WAGs jackets are a tradition for the Stanley Cup playoffs and other special events like the NHL’s Winter Classic and Stadium Series. Each garment often showcases the team’s logo and, crucially, the last name and number of the WAG’s significant other. (Kids sometimes get their own looks, too.) And although these garments aren’t exclusive to hockey, during the postseason, the designs are a big fan draw across social media for adulation—and runway-esque analysis.

“I think culture outside of sports is in general becoming more popular in every sport. I would say we’re starting to see a shift of not just the players, but also their lifestyle, their family, and what their social life looks like,” says Kyle McDavid. This year was the first she made the Oilers WAGs jackets under her unisex sportswear apparel brand label, Sports Club Atelier, which she started in December 2024. The brand is a line of limited-edition Oilers gear—jackets, sweaters, and other accessories such as baseball caps and hair clips. The WAGs jackets, however, are fully custom.

This year, Kyle McDavid also created the jackets for the Jets, Stars, and Golden Knights—all of which, alongside the Oilers, made it through the first round of the Stanley Cup playoffs. She had to decline other teams’ requests because she was at capacity with the designs, which she says take about two weeks from conception to final product. 

She says pricing can shoot up from express shipping to hit the short timeline. “We make up our costs and then add a little margin for that. But I feel that we’re charging a very reasonable cost for them; it’s not a premium right now.” (Kyle McDavid declined to provide specific pricing information.) She works with manufacturers in China, Pakistan, and Portugal and says she’s already looking to expand her sourcing next season for quality and customization.
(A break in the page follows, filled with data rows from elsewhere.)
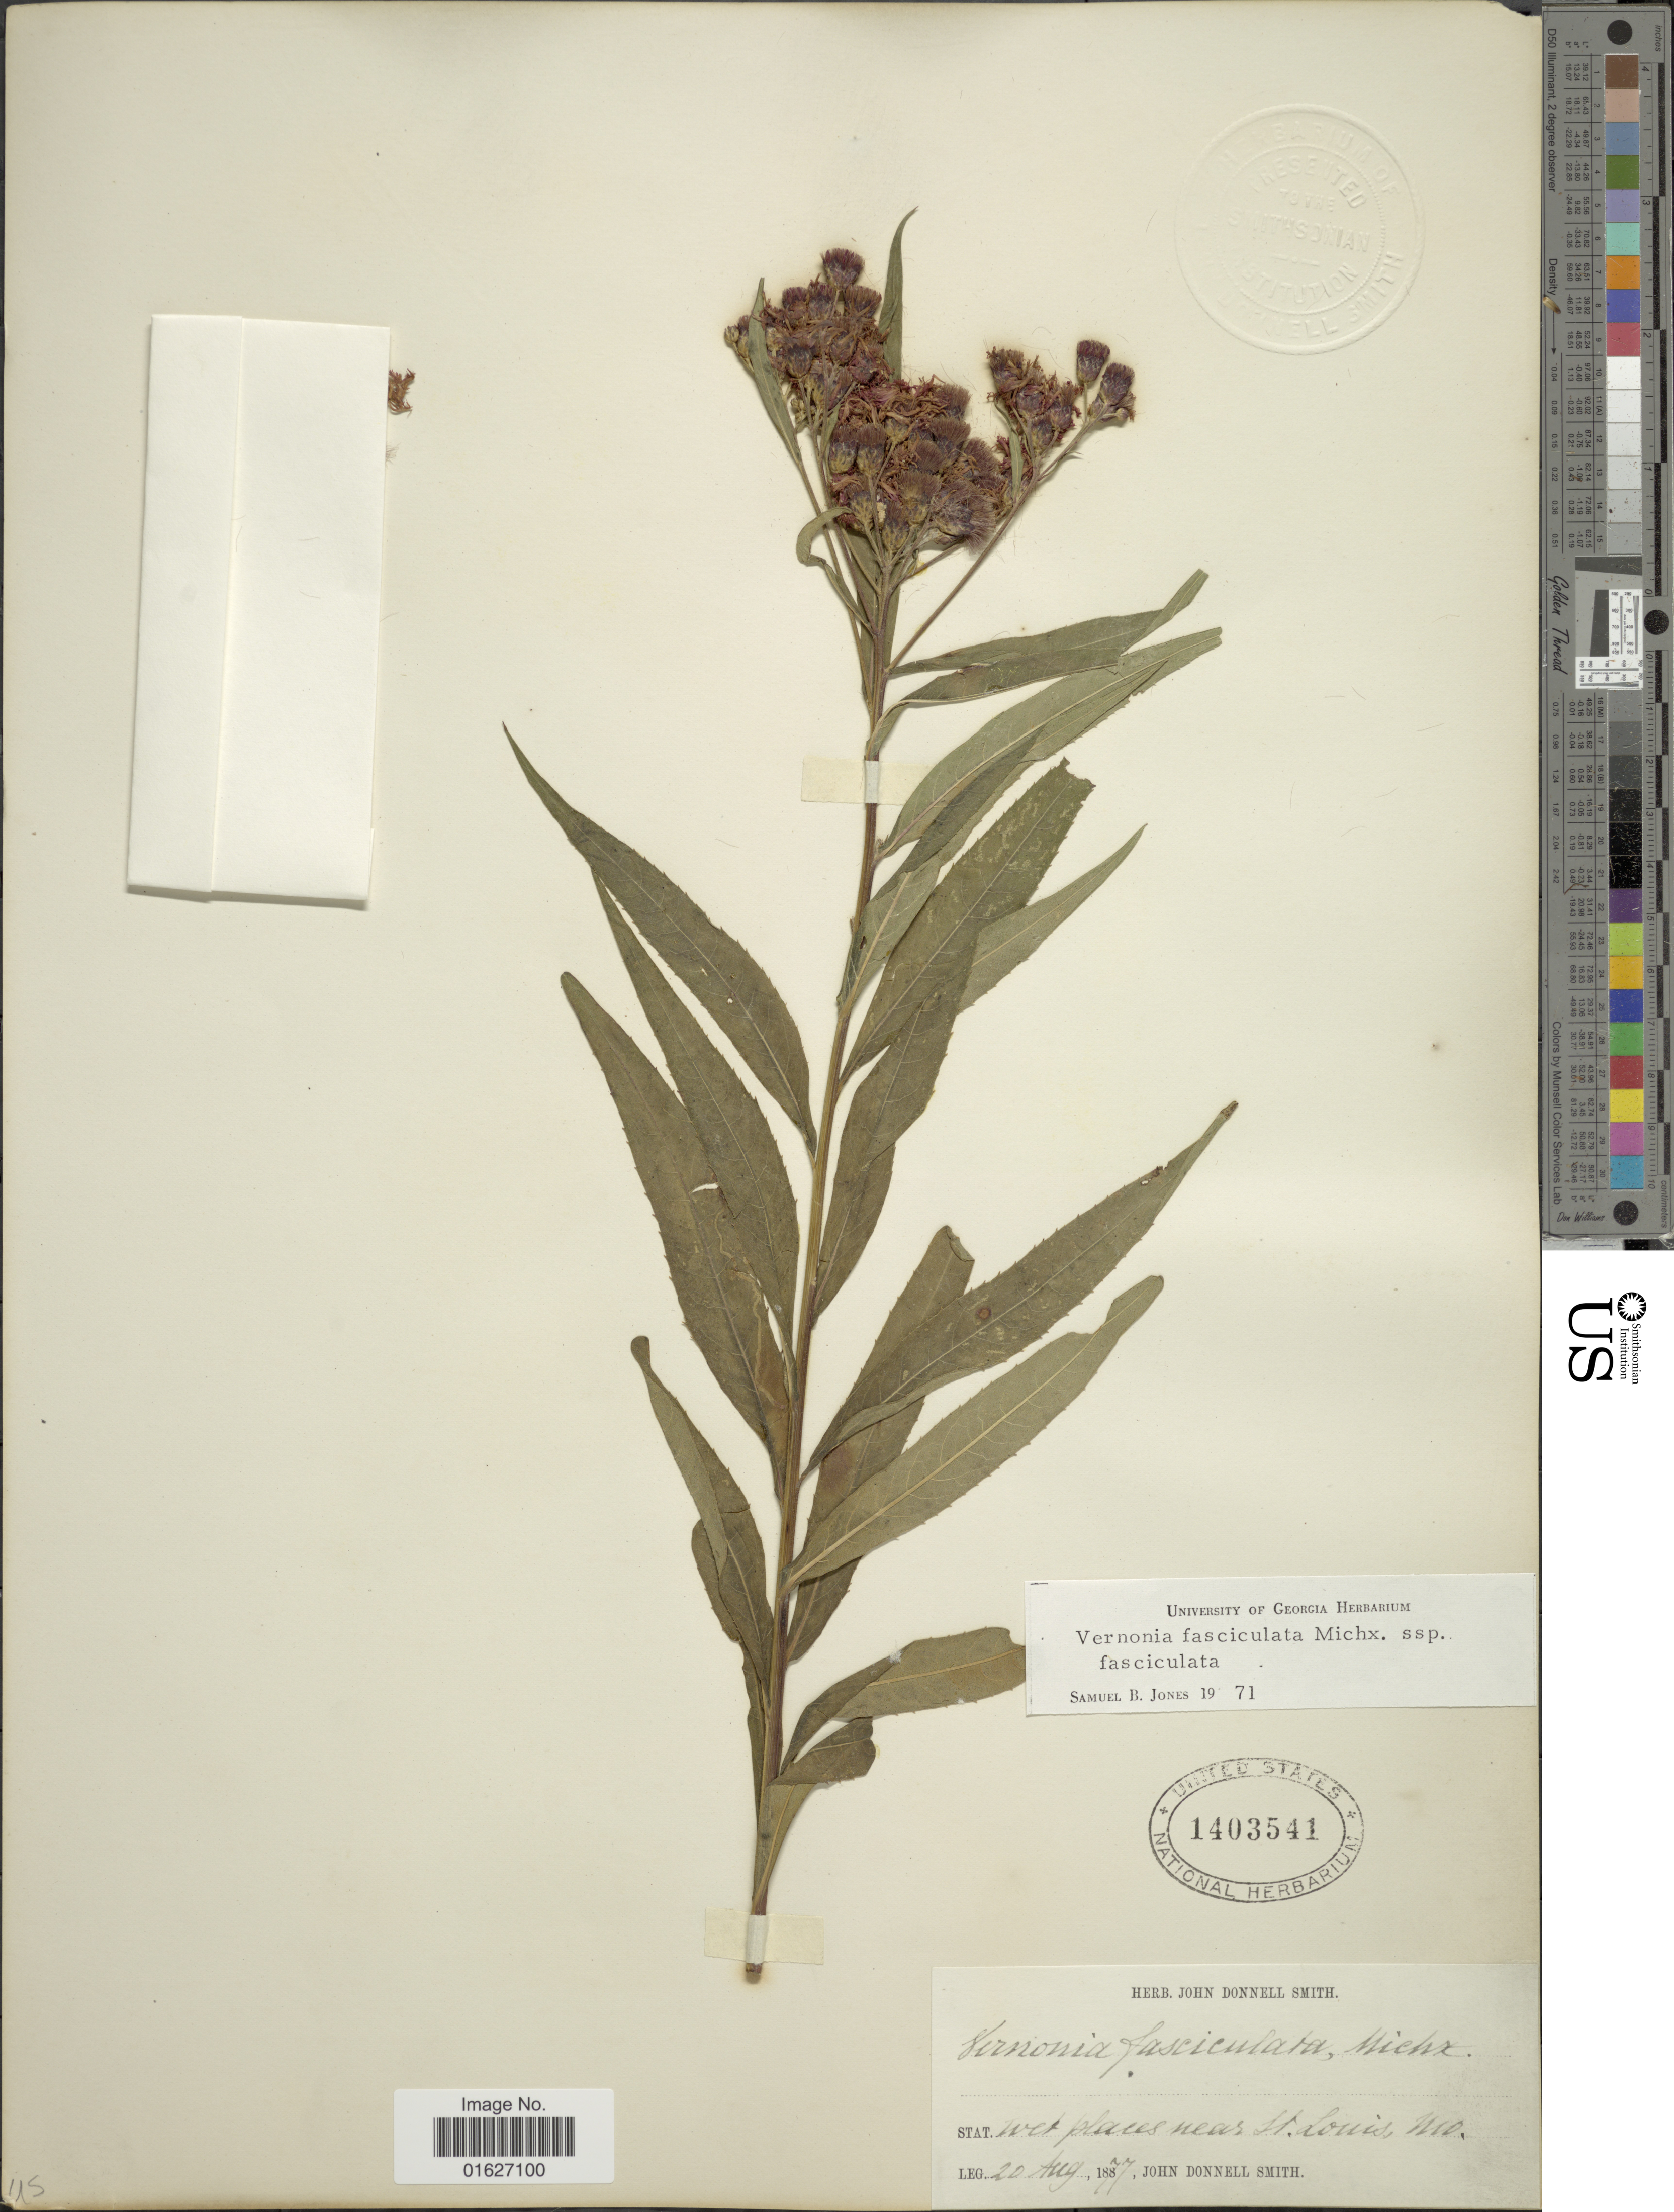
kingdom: Plantae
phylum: Tracheophyta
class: Magnoliopsida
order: Asterales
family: Asteraceae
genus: Vernonia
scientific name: Vernonia fasciculata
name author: Michx.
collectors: J. Donnell Smith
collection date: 1877-08-20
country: United States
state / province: Missouri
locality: Wet places near St. Louis.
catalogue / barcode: US 1403541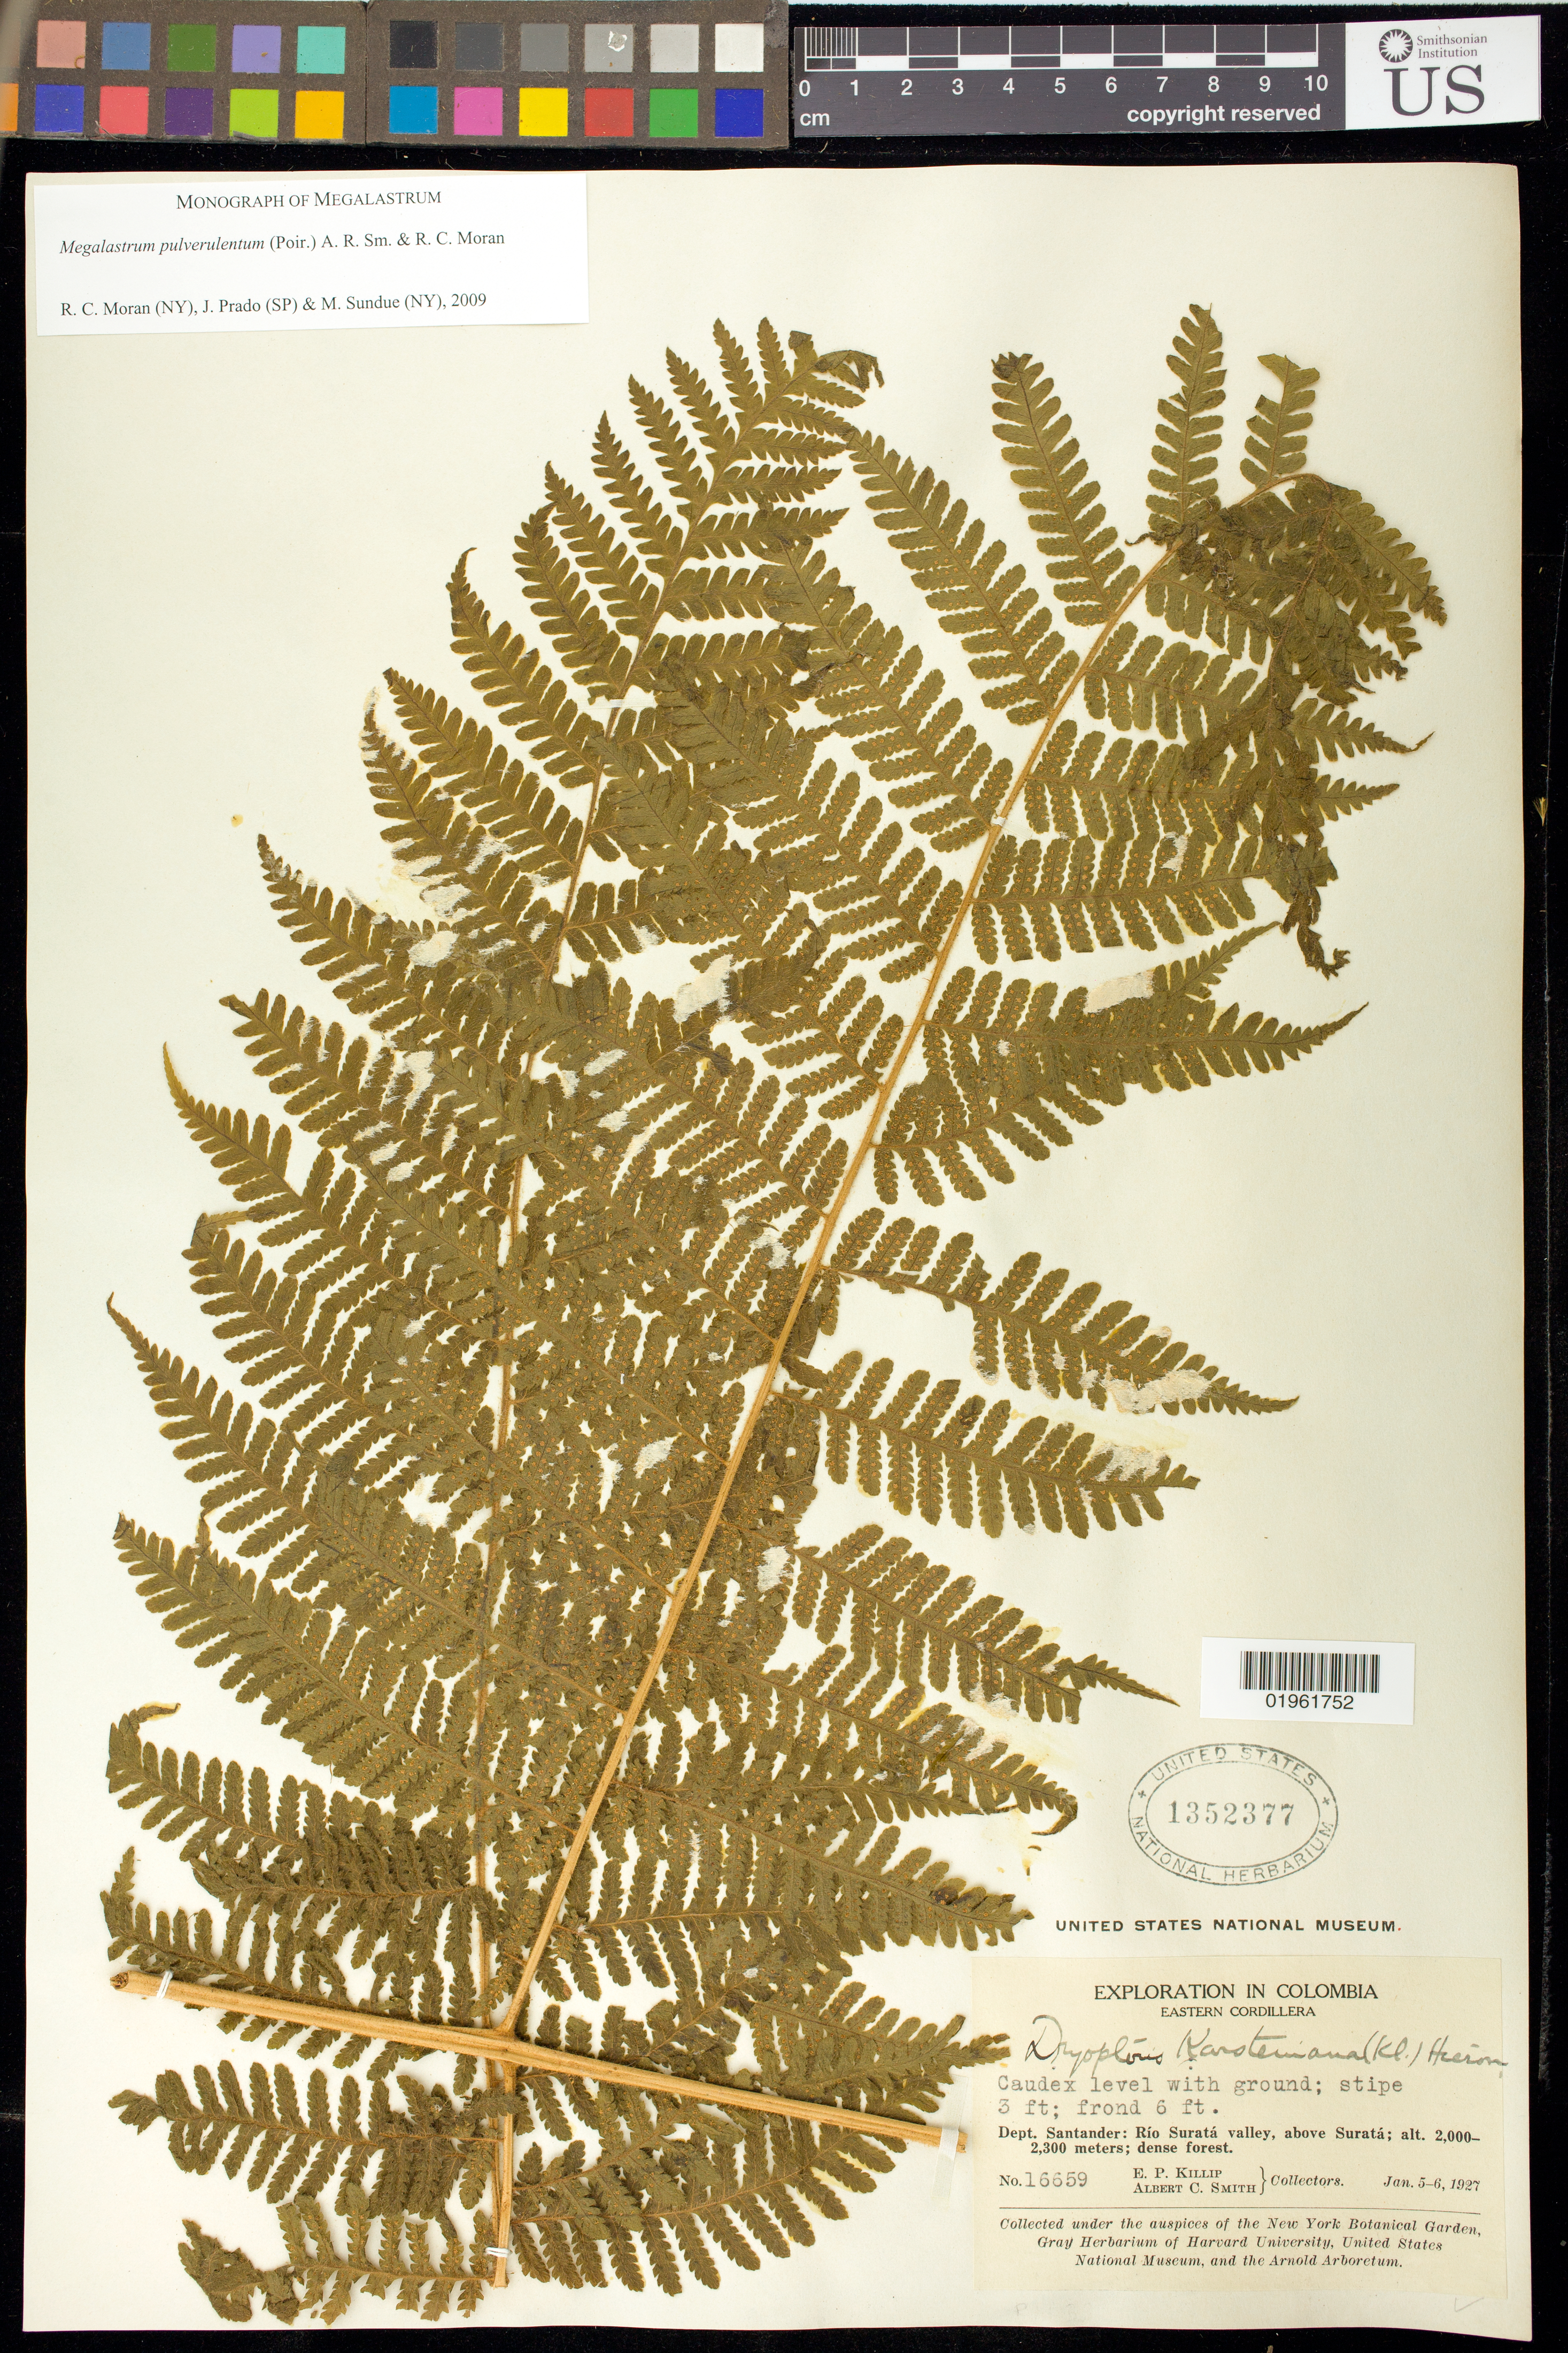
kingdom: Plantae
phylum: Tracheophyta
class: Polypodiopsida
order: Polypodiales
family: Dryopteridaceae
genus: Megalastrum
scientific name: Megalastrum pulverulentum var. heydei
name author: (C. Chr.) A.R. Sm. & R.C. Moran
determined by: Moran, R. C.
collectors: E. P. Killip & A. C. Smith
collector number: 16659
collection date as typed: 05 Jan 1927 to 06 Jan 1927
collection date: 1927-01-05/1927-01-06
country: Colombia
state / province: Santander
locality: Rio Surata Valley, above Surata.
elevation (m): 2000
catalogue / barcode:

Hillary Trocheck thinks the fan interest around the outfits was driven in part by Kristin Juszczyk, who designed a custom Kansas City Chiefs jacket for Taylor Swift last year (Swift’s boyfriend is Chiefs tight end Travis Kelce). Trocheck, whose husband, Vincent, plays for the Rangers, launched her own clothing brand, Statement Threads Shop, in April 2024. She carries a few items ready-made, including jackets, but most of her work focuses on custom pieces.

The Rangers didn’t make the postseason this year, but Trocheck designed playoff sweaters for the Ottawa Senators. She sources from retailers including Zara and H&M, and then adds bespoke details. She offers non-custom versions for both adults and kids on the Statement Threads online shop, for $275 and $250, respectively. She also designed the Team USA jackets for 4 Nations Face-Off: custom Alo Yoga bomber jackets with the names and numbers of each player.

“The ladies came to me with a design idea, and I had somebody help me digitally, and then we went back and forth on a couple of iterations,” she tells FOS. Usually, she says, the process doesn’t start until teams clinch playoff spots. For Ottawa’s sweaters, she spent more than an hour with a commercial-grade embroidery machine on each of the 36 pieces. All in all, her raw materials cost $50 and she sold each for $200.

Although the $4 billion women’s sports merch market is expanding, WAGs items live in their own realm—they’re not available for purchase, so instead create a kind of aspirational, almost voyeuristic social media sensation.

“Ladies and gentlemen, the best time of the year is here, and that is playoffs,” one TikTok user posted in April. “It is not because of the game. It’s because of the jackets.”